Dr. Paul Harch, MD, is a globally-recognized clinician and researcher in Hyperbaric Medicine. He is a professor at the Louisiana State University School of Medicine  and serves as the Chairperson of Hyperbaric Medicine International's Scientific Advisory Committee. He has helped over 75 combat veterans suffering from the invisible wounds of war. He will be presenting original research on HBOT and Chronic TBI at our HBOT 2019 Hyperbaric Medicine Symposium.

Hyperbaric Oxygen Therapy is a safe and cost-effective response with a strongly supported by evidence based on both rigorous clinical trials and extensive clinical experience. In fact the evidence for the effectiveness of HBOT stands in stark contract of the evidence of ineffectiveness of existing treatments currently used by the DOD and VA.

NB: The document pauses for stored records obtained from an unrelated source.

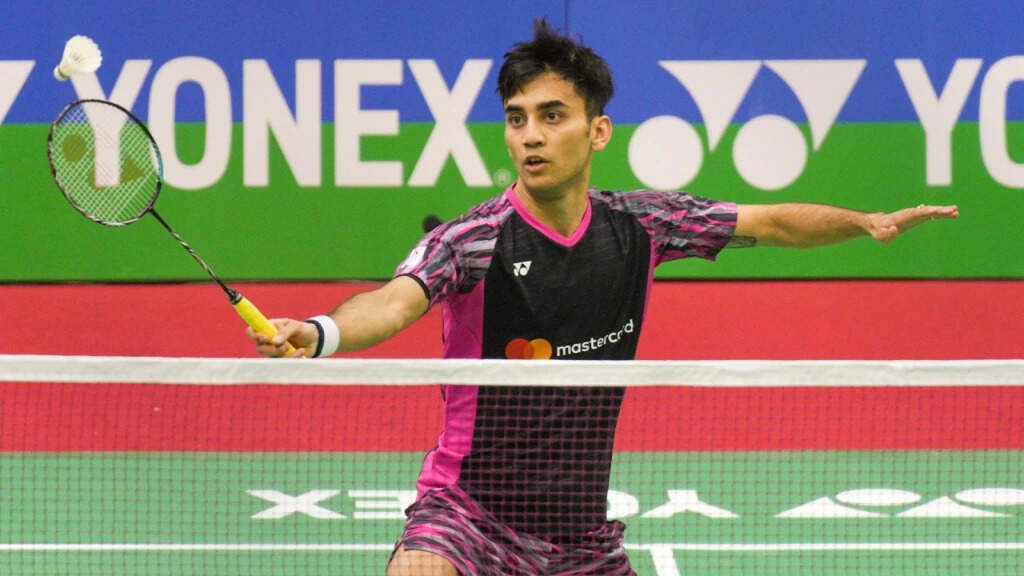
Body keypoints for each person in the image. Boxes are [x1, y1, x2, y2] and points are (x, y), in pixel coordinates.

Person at [249, 18, 958, 576]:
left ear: (597, 131)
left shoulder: (642, 226)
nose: (530, 136)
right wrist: (319, 332)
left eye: (552, 115)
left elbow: (769, 221)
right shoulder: (473, 239)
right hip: (466, 515)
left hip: (580, 537)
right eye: (517, 118)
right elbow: (392, 302)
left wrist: (865, 223)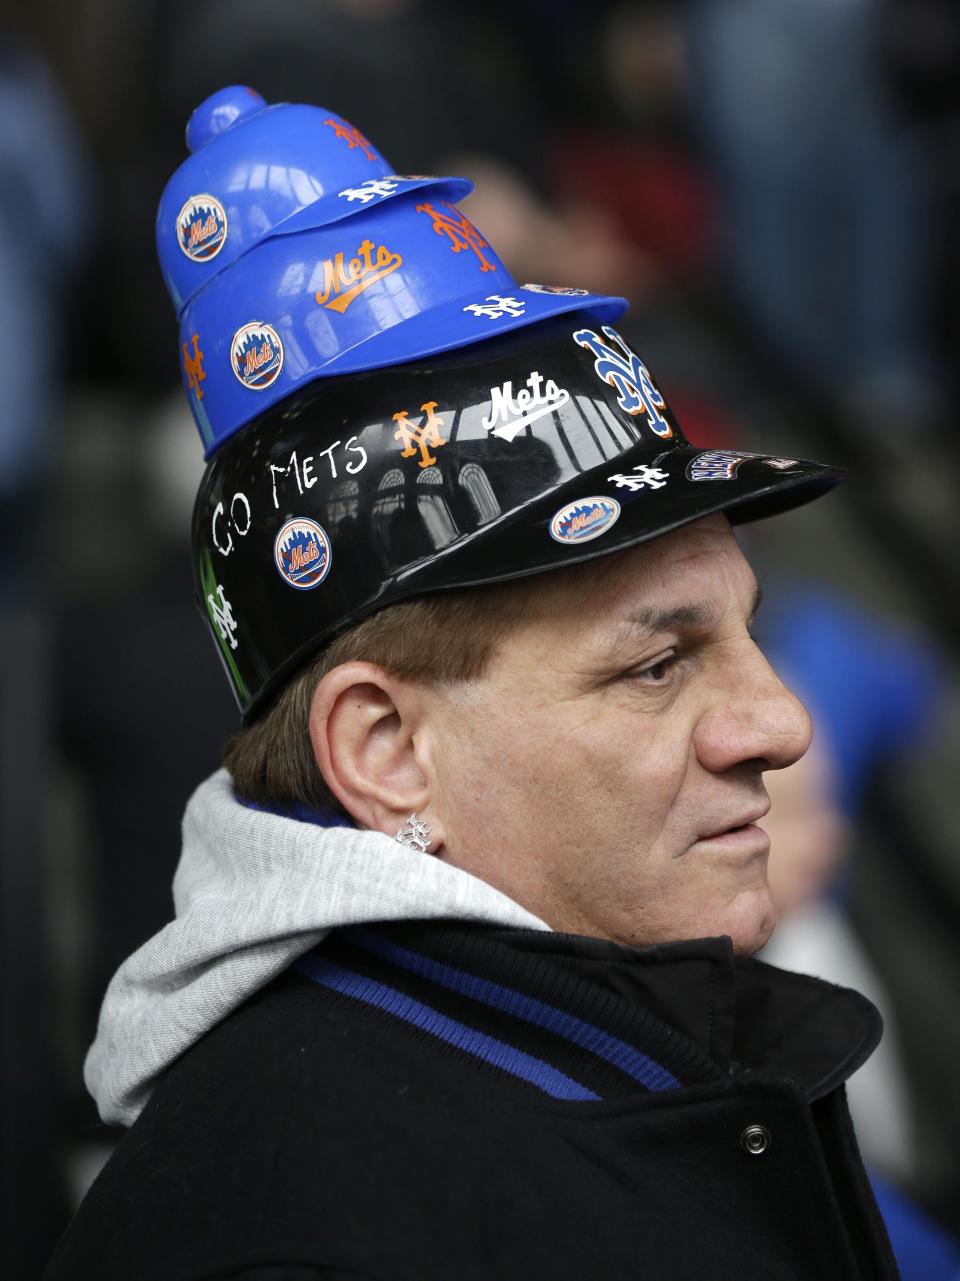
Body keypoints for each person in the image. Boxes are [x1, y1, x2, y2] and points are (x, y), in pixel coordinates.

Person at [45, 87, 900, 1279]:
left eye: (748, 634)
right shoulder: (295, 1235)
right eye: (658, 665)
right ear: (389, 753)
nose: (780, 722)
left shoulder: (620, 1032)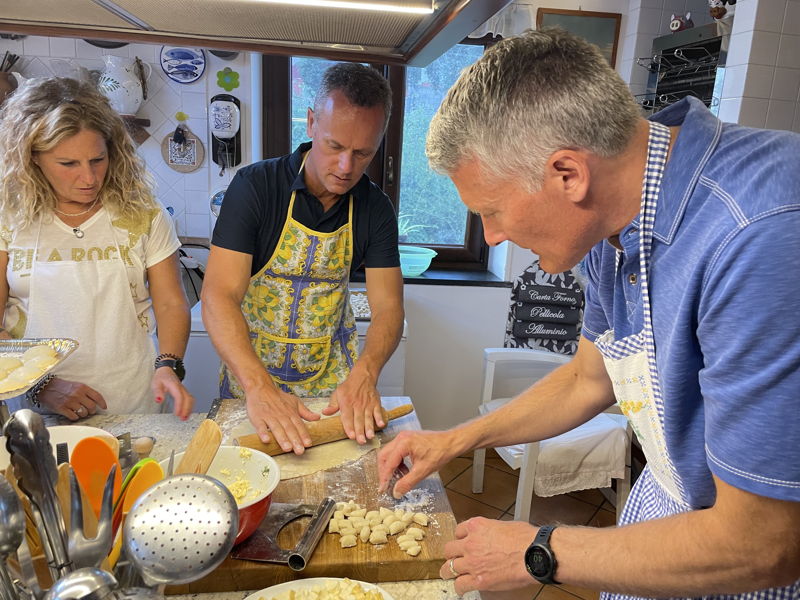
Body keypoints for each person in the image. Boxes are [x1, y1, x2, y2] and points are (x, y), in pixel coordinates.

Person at [378, 28, 800, 599]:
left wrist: (542, 550)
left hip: (745, 558)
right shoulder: (612, 226)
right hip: (674, 506)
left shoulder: (758, 233)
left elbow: (763, 545)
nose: (494, 234)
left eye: (492, 210)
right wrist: (454, 440)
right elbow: (587, 379)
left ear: (567, 174)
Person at [202, 62, 404, 455]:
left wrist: (366, 373)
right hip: (253, 385)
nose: (347, 168)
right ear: (311, 123)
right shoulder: (255, 188)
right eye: (335, 146)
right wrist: (259, 387)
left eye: (363, 153)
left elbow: (389, 307)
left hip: (332, 394)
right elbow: (218, 296)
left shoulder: (375, 208)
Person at [0, 77, 194, 420]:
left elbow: (170, 302)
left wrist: (169, 365)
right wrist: (43, 386)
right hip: (37, 410)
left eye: (97, 159)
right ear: (32, 158)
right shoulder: (9, 217)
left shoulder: (143, 214)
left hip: (133, 400)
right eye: (68, 164)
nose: (89, 178)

Some costs of war must be paid. But the costs of invisible wounds do not.


1 Institute of Medicine, Treatment for Posttraumatic Stress Disorder in Military and Veteran Populations: Initial Assessment (The National Academies Press: 2012) 45.

2 Institute of Medicine, Treatment for Posttraumatic Stress Disorder in Military and Veteran Populations: Final Assessment (The National Academies Press: 2014) 100.

3 Steenkamp and Litz. “Psychotherapy for military-related posttraumatic stress disorder: Review of the evidence.”  Clinical Psychology Review 33 (2013) 49.

4 Steenkamp, et al. “Psychotherapy for Military-Related PTSD: A Review of Randomized Clinical

Trials.” JAMA 2015:314(5) 498.

5 Weaver, et al. “Hyperbaric oxygen for post-concussive symptoms in United States military

service members: a randomized clinical trial.” UHM Journal 45:2 (2018) 152.

6 Harch, et al. "Case control study: hyperbaric oxygen treatment of mild traumatic brain injury persistent post-concussion syndrome and post-traumatic stress disorder." Medical Gas Research 7:3 (2017) 170.